Bisher wurde KI häufig als Lizenz oder Funktion verstanden. Benutzer:innen erhalten Zugriff auf einen Assistenten und nutzen diesen für Recherche, Zusammenfassungen oder Texterstellung. Mit Agenten verändert sich dieses Modell. KI wird nicht mehr nur verwendet, sondern betrieben. Agenten greifen auf Daten zu, nutzen Werkzeuge, erzeugen Verbrauch, benötigen Governance und müssen überwacht werden. Damit entsteht ein neues Betriebsmodell für digitale Arbeit. So wie Cloud-Plattformen Rechenleistung abstrahiert haben, abstrahieren Agenten zunehmend Wissensarbeit.

Die Agent Economy erweitert das Cloud-Prinzip

Der Begriff Agent Economy beschreibt genau diesen Übergang. Im Mittelpunkt stehen nicht mehr nur Anwendungen oder Infrastrukturen, sondern spezialisierte digitale Agenten, die bestimmte Aufgaben übernehmen und miteinander interagieren. Dabei entsteht eine neue Form digitaler Wertschöpfung. Ein Agent kann beispielsweise Leads vorbereiten, Sicherheitsereignisse bewerten, Projektdaten konsolidieren, Berichte erstellen oder Serviceprozesse koordinieren. Diese Tätigkeiten waren bisher eng an menschliche Arbeitszeit gebunden. Künftig werden sie teilweise an agentische Systeme delegiert, die innerhalb definierter Grenzen eigenständig arbeiten.

Das bedeutet nicht, dass menschliche Arbeit ersetzt wird. Vielmehr verändert sich die Arbeitsteilung. Menschen definieren Ziele, bewerten Ergebnisse, treffen Entscheidungen und übernehmen Verantwortung.
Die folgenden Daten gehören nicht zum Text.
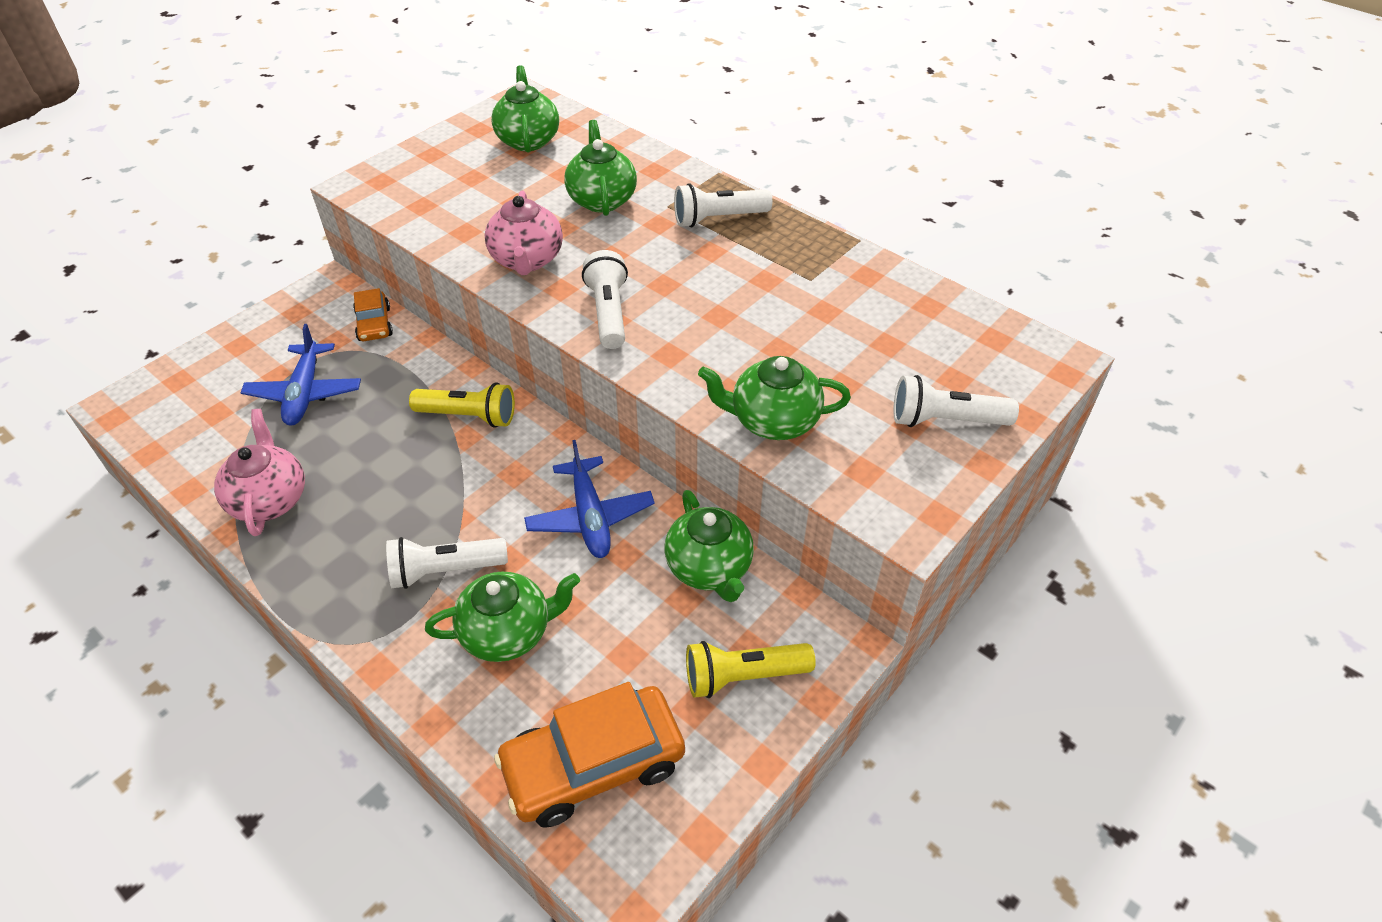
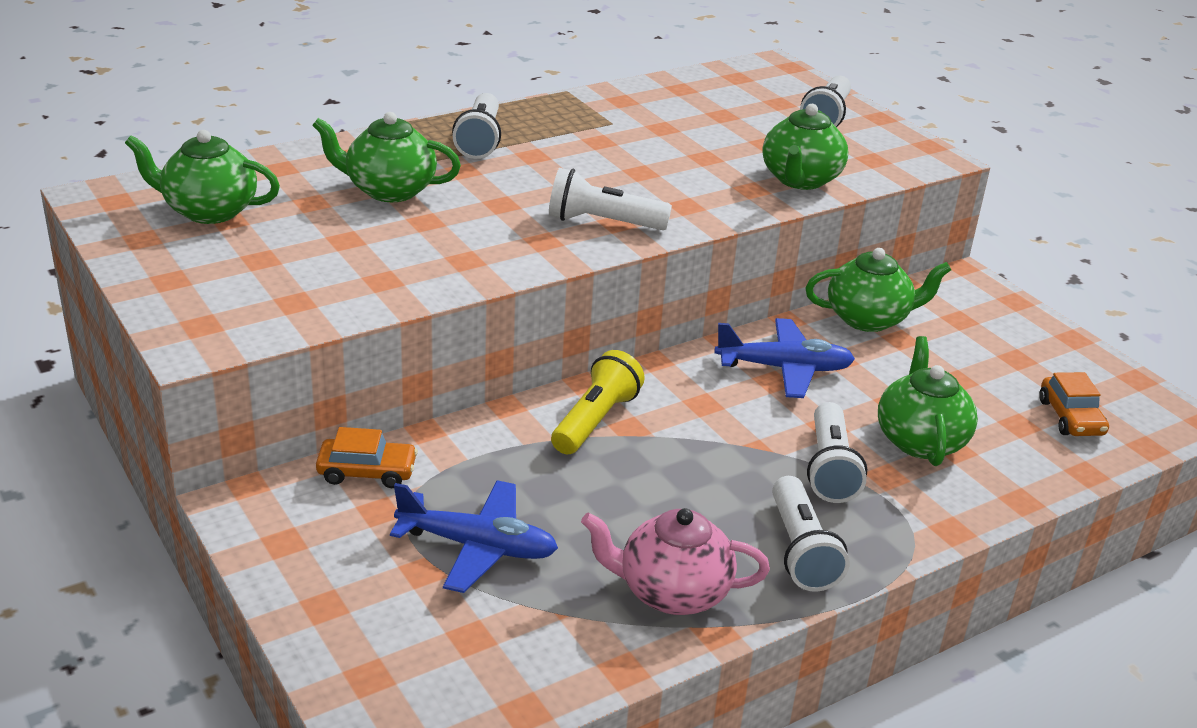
camera: 75 degrees left, 15 degrees down
(330, 567) = (801, 550): none -> white flashlight
(527, 260) = (475, 251): pink teapot -> none
(593, 764) = (1070, 417): orange car -> orange car, size x0.54
(743, 676) = (989, 329): yellow flashlight -> none

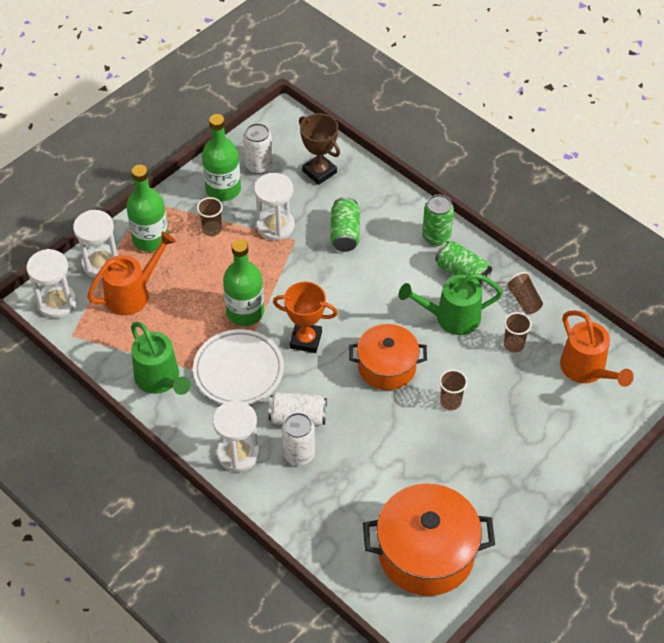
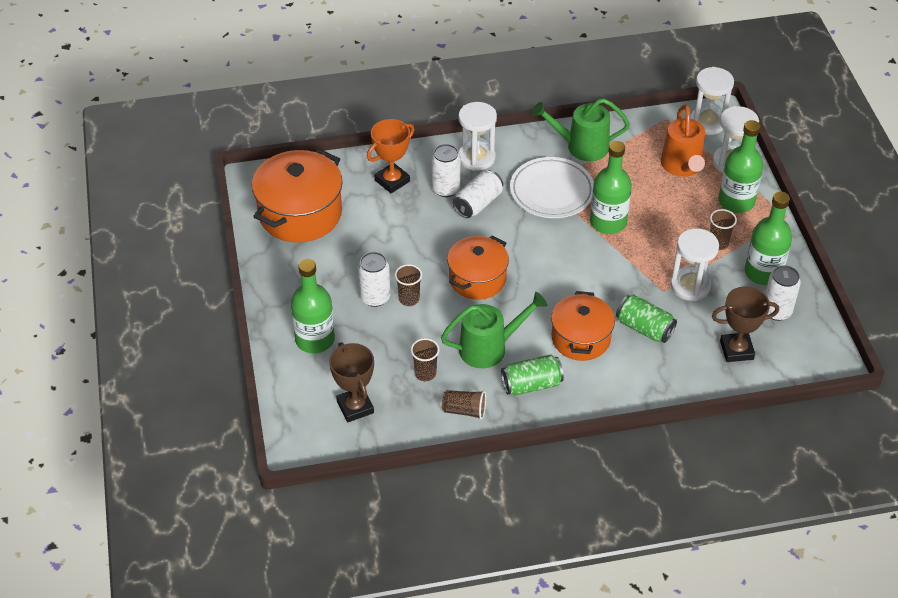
camera: 125 degrees right, 5 degrees down
(306, 340) = (548, 244): orange trophy -> orange trophy (392, 181)
(390, 266) = (580, 338): none -> orange pot
(436, 236) = (588, 391): green can -> none
(451, 318) = (489, 348): green watering can -> green watering can turned 45 degrees clockwise
(470, 427) = (375, 297): none -> white can
(551, 441) = (315, 339): none -> green bottle
(587, 370) = (355, 407): orange watering can -> brown trophy

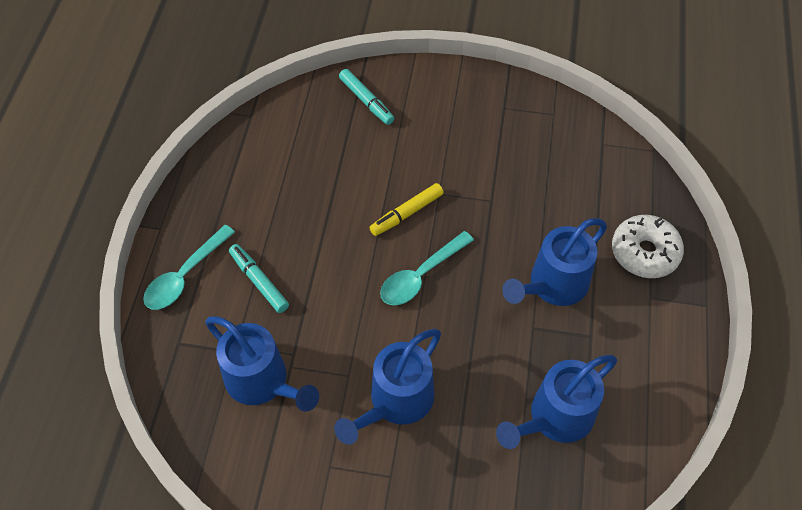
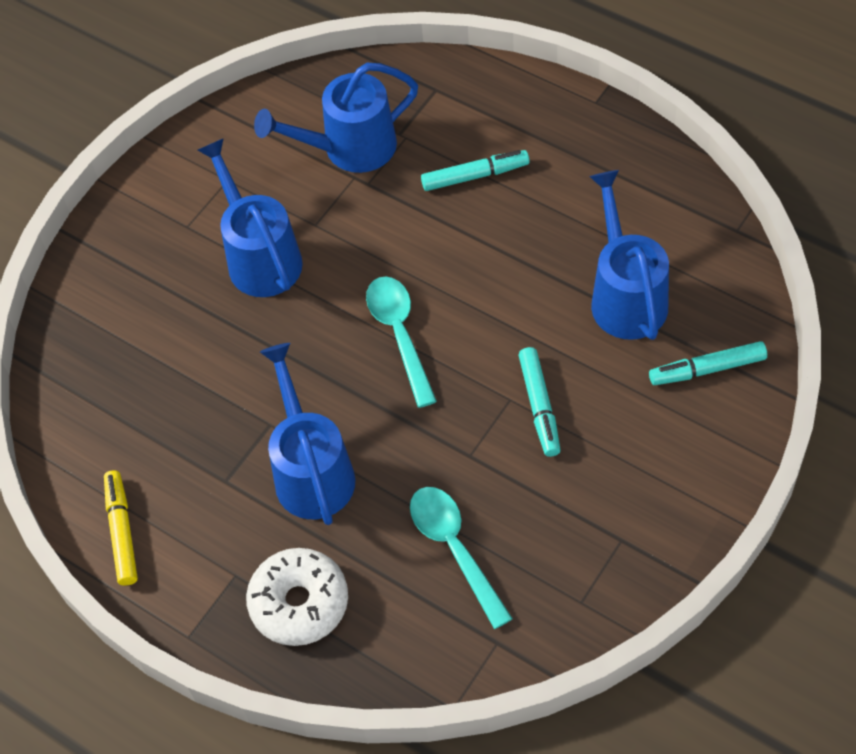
camera: 120 degrees right, 0 degrees up
(185, 275) = (518, 112): turquoise spoon -> turquoise spoon (455, 549)
(406, 213) = (496, 351): yellow marker -> yellow marker (122, 531)
(436, 176) = (539, 406): none -> turquoise marker
(554, 418) = (154, 397): blue watering can -> blue watering can (625, 295)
Agenten übernehmen wiederkehrende, informationsintensive und koordinative Aufgaben. Damit verschiebt sich auch die ökonomische Perspektive. Unternehmen investieren nicht mehr ausschließlich in Software, sondern zunehmend in digitale Arbeitskapazitäten.

Verbrauchsmodelle machen Wissensarbeit messbar

Mit Copilot Credits und verbrauchsabhängigen Abrechnungsmodellen wird diese Entwicklung besonders sichtbar. Während klassische Softwarelizenzen vor allem den Zugriff auf Funktionen regeln, messen Consumption-Modelle den tatsächlichen Einsatz einer Plattform.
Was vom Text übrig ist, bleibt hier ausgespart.